Saturday, February 7, 2009

NY Times Attacks Machetes and Validates Bombs


The New York Times article, U.S. Aided a Failed Plan to Rout Ugandan Rebels tells yet another tale of U.S. folly in Foreign Policy. The U.S. helped pay for the Ugandan government to wage an attack on the Lord's Resistance Army, a 20 year old group of insurgents who originally formed to overthrow the official government. When the attack failed, the rebels dispersed and ran from town to town killing, raping, and slaughtering people. Human Rights Watch, Doctors Without Borders, and other international aid organizations have criticized the violence of Uganda.
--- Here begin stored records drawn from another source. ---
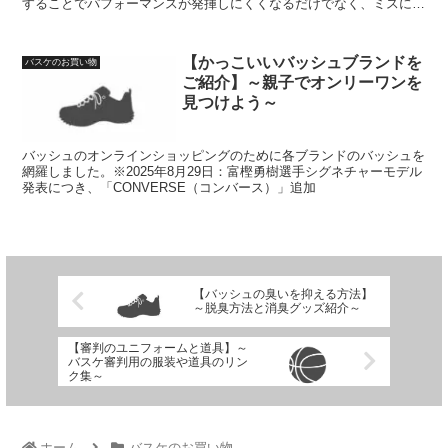
することでパフォーマンスが発揮しにくくなるだけでなく、ミスに繋
がりやすくもなります。また、遠近感の変化はシュートに精度に直接
影響します。
【かっこいいバッシュブランドを
バスケのお買い物
ご紹介】～親子でオンリーワンを
見つけよう～
バッシュのオンラインショッピングのために各ブランドのバッシュを
網羅しました。※2025年8月29日：富樫勇樹選手シグネチャーモデル
発表につき、「CONVERSE（コンバース）」追加
【バッシュの臭いを抑える方法】
～脱臭方法と消臭グッズ紹介～
【審判のユニフォームと道具】～
バスケ審判用の服装や道具のリン
ク集～
ホーム
バスケのお買い物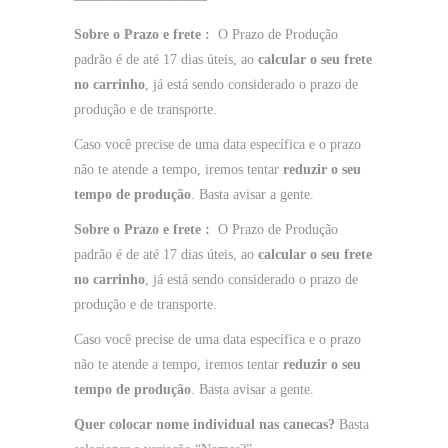
Sobre o Prazo e frete :
O Prazo de Produção
padrão é de até 17 dias úteis, ao
calcular o seu frete
no carrinho
, já está sendo considerado o prazo de
produção e de transporte.
Caso você precise de uma data específica e o prazo
não te atende a tempo, iremos tentar
reduzir o seu
tempo de produção
. Basta avisar a gente.
Sobre o Prazo e frete :
O Prazo de Produção
padrão é de até 17 dias úteis, ao
calcular o seu frete
no carrinho
, já está sendo considerado o prazo de
produção e de transporte.
Caso você precise de uma data específica e o prazo
não te atende a tempo, iremos tentar
reduzir o seu
tempo de produção
. Basta avisar a gente.
Quer colocar nome individual nas canecas?
Basta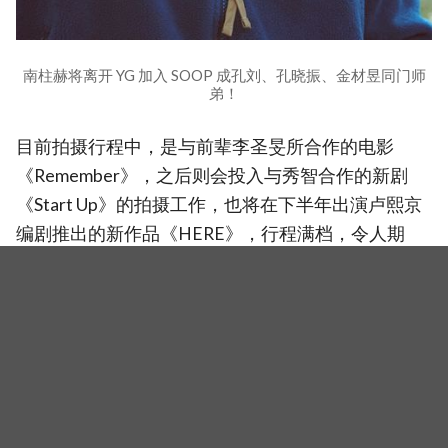
南柱赫将离开 YG 加入 SOOP 成孔刘、孔晓振、金材昱同门师
弟！
目前拍摄行程中，是与前辈李圣旻所合作的电影
《Remember》，之后则会投入与秀智合作的新剧
《Start Up》的拍摄工作，也将在下半年出演卢熙京
编剧推出的新作品《HERE》，行程满档，令人期
待。
（图自：Management SOOP／杂志／컬럼비아）
南柱赫将离开 YG 加入 SOOP 成孔刘、孔晓振、金材昱同门师
弟！
相关新闻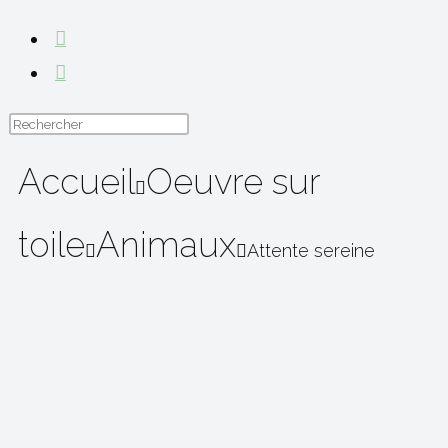
Accueil
Oeuvre sur
toile
Animaux
Attente sereine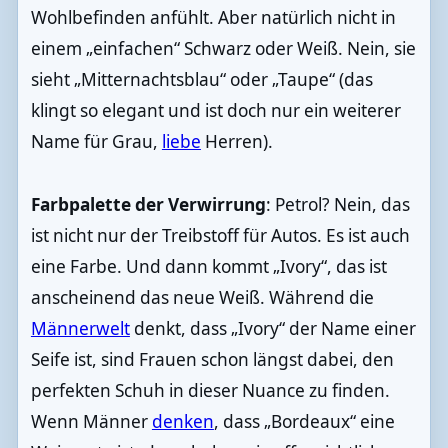
Wohlbefinden anfühlt. Aber natürlich nicht in
einem „einfachen“ Schwarz oder Weiß. Nein, sie
sieht „Mitternachtsblau“ oder „Taupe“ (das
klingt so elegant und ist doch nur ein weiterer
Name für Grau,
liebe
Herren).
Farbpalette der Verwirrung
: Petrol? Nein, das
ist nicht nur der Treibstoff für Autos. Es ist auch
eine Farbe. Und dann kommt „Ivory“, das ist
anscheinend das neue Weiß. Während die
Männerwelt
denkt, dass „Ivory“ der Name einer
Seife ist, sind Frauen schon längst dabei, den
perfekten Schuh in dieser Nuance zu finden.
Wenn Männer
denken
, dass „Bordeaux“ eine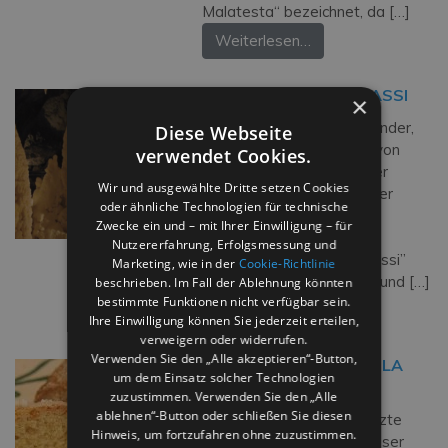
Malatesta“ bezeichnet, da […]
Weiterlesen…
GROTTEN VON FRASASSI
×
Ein einzigartiges Naturwunder,
Diese Webseite
das etwa 100 Kilometer von
verwendet Cookies.
Rimini entfernt ist: eine der
Wir und ausgewählte Dritte setzen Cookies
spektakulärsten Höhlen der
oder ähnliche Technologien für technische
Welt. Die zu den größten
Zwecke ein und – mit Ihrer Einwilligung – für
Höhlensystemen Europas
Nutzererfahrung, Erfolgsmessung und
zählende “Grotte di Frasassi”
Marketing, wie in der
Cookie-Richtlinie
gehört wegen der Größe und […]
beschrieben. Im Fall der Ablehnung könnten
bestimmte Funktionen nicht verfügbar sein.
Weiterlesen…
Ihre Einwilligung können Sie jederzeit erteilen,
verweigern oder widerrufen.
Verwenden Sie den „Alle akzeptieren“-Button,
CIAMBELLA ROMAGNOLA
um dem Einsatz solcher Technologien
zuzustimmen. Verwenden Sie den „Alle
Die Ciambella ist das
ablehnen“-Button oder schließen Sie diesen
bekannteste und geschätzte
Hinweis, um fortzufahren ohne zuzustimmen.
Kuchen der Romagna. Dieser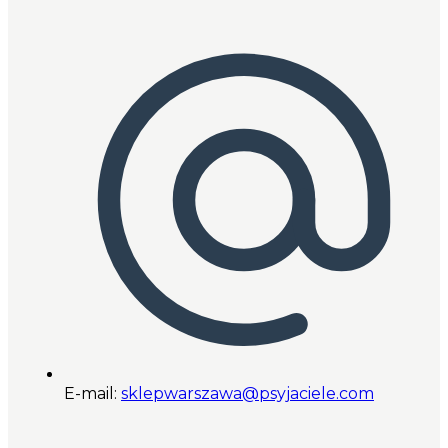
E-mail:
sklepwarszawa@psyjaciele.com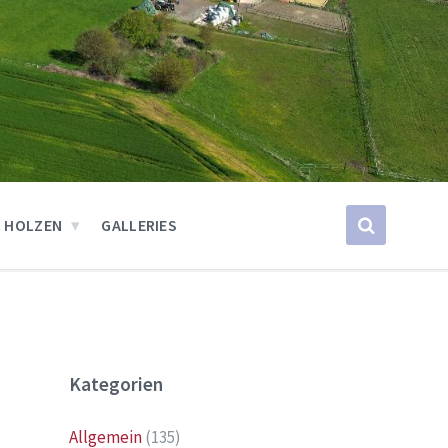
 HOLZEN
GALLERIES
Kategorien
Allgemein
(135)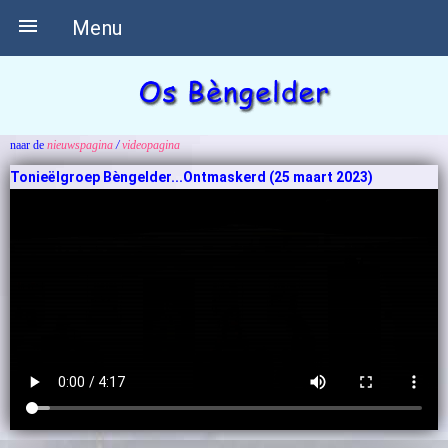

Menu
naar de
nieuwspagina
/
videopagina
Tonieëlgroep Bèngelder...Ontmaskerd (25 maart 2023)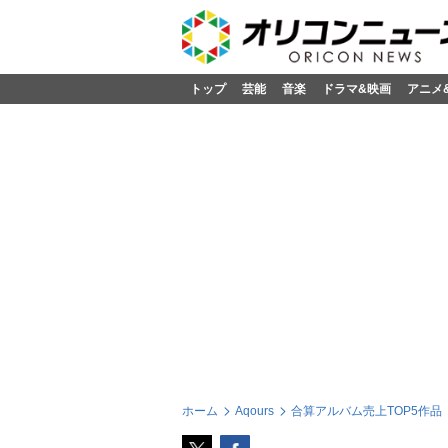
トップ
芸能
音楽
ドラマ&映画
アニメ
ホーム
Aqours
合算アルバム売上TOP5作品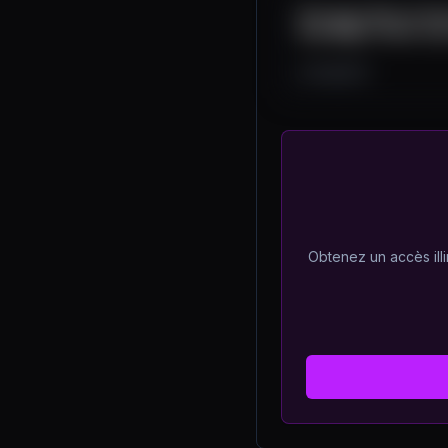
Strategic Bitcoin Re
How Might Other Cou
144
5
0
Obtenez un accès illi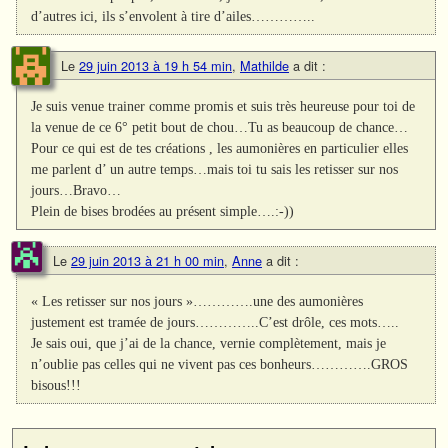
d’autres ici, ils s’envolent à tire d’ailes…………..
Le
29 juin 2013 à 19 h 54 min
,
Mathilde
a dit :
Je suis venue trainer comme promis et suis très heureuse pour toi de
la venue de ce 6° petit bout de chou…Tu as beaucoup de chance…
Pour ce qui est de tes créations , les aumonières en particulier elles
me parlent d’ un autre temps…mais toi tu sais les retisser sur nos
jours…Bravo…
Plein de bises brodées au présent simple….:-))
Le
29 juin 2013 à 21 h 00 min
,
Anne
a dit :
« Les retisser sur nos jours »………….une des aumonières
justement est tramée de jours…………..C’est drôle, ces mots…..
Je sais oui, que j’ai de la chance, vernie complètement, mais je
n’oublie pas celles qui ne vivent pas ces bonheurs………….GROS
bisous!!!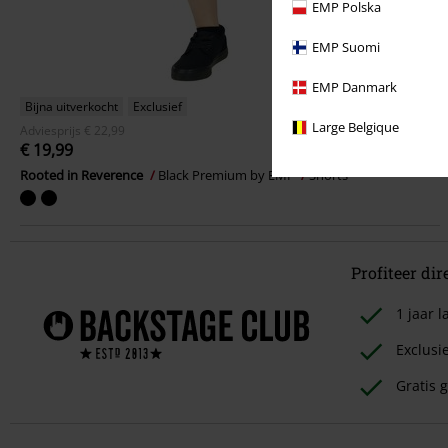
EMP Polska
EMP Suomi
EMP Danmark
Bijna uitverkocht
Exclusief
Large Belgique
Adviesprijs
€ 22,99
€ 19,99
Rooted in Reverence
Black Premium by EMP
Shorts
Profiteer dir
1 jaar
Exclusi
Gratis g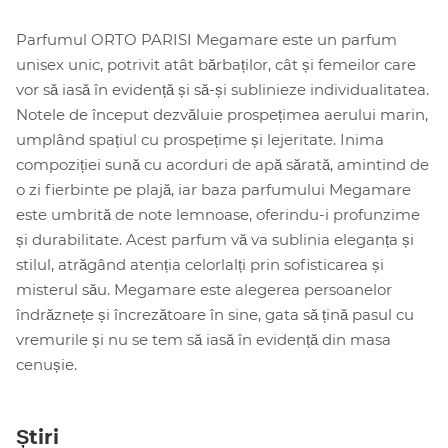
Parfumul ORTO PARISI Megamare este un parfum
unisex unic, potrivit atât bărbaților, cât și femeilor care
vor să iasă în evidență și să-și sublinieze individualitatea.
Notele de început dezvăluie prospețimea aerului marin,
umplând spațiul cu prospețime și lejeritate. Inima
compoziției sună cu acorduri de apă sărată, amintind de
o zi fierbinte pe plajă, iar baza parfumului Megamare
este umbrită de note lemnoase, oferindu-i profunzime
și durabilitate. Acest parfum vă va sublinia eleganța și
stilul, atrăgând atenția celorlalți prin sofisticarea și
misterul său. Megamare este alegerea persoanelor
îndrăznețe și încrezătoare în sine, gata să țină pasul cu
vremurile și nu se tem să iasă în evidență din masa
cenușie.
Știri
The trouble is that the New York times plays out a misguided line: people who kill with bombs are humane and people who rape and kill with machetes are monsters. As the New York times has failed to tell the limb severed, skin peopled, children raped accounts of the U.S. wars against Iraq and Afghanistan, it seems strange that they focus on the specific acts of violence committed by the Lords Resistance Army?

From the testimonies of soldiers coming back to the United States at the Winter Soldier Hearings, U.S. violence has been as atrocious, only the media failed to report on it.

The Times insistence on focusing on the brutality of Ugandans and failure to note the incredibly barbaric violence of our own government is a testament to its role in concealing U.S. violence and demonizing Africans with less expensive and destructive weapons.

Categorically separating the violence of the Lords Resistance Army from the violence of the American Army, the NY Times aids and abets white supremacist, American terrorism and maintains the racist illusion that Africans are "more" violent than Americans. I have no doubt that in the last 20 years the U.S. Government has more blood, rape, and incarceration on its hands than any insurgent group in Africa. The difference is that the American Army is validated by the New York Times.

Above, I have included Nick Ut's classic photograph taken in June 1972 of Kim Phuc, a young girl running from her village after it was attacked by U.S. napalm. Ut's photograph
represents the most powerful of journalism, an image that has spread around the world. Rather than censoring the impact of American violence, the photo reveals it.

If only the Times maintained this standard of journalism today.

What are your thoughts on the situation in Uganda, Iraq, and Afghanistan? What are your feelings about the New York Times coverage?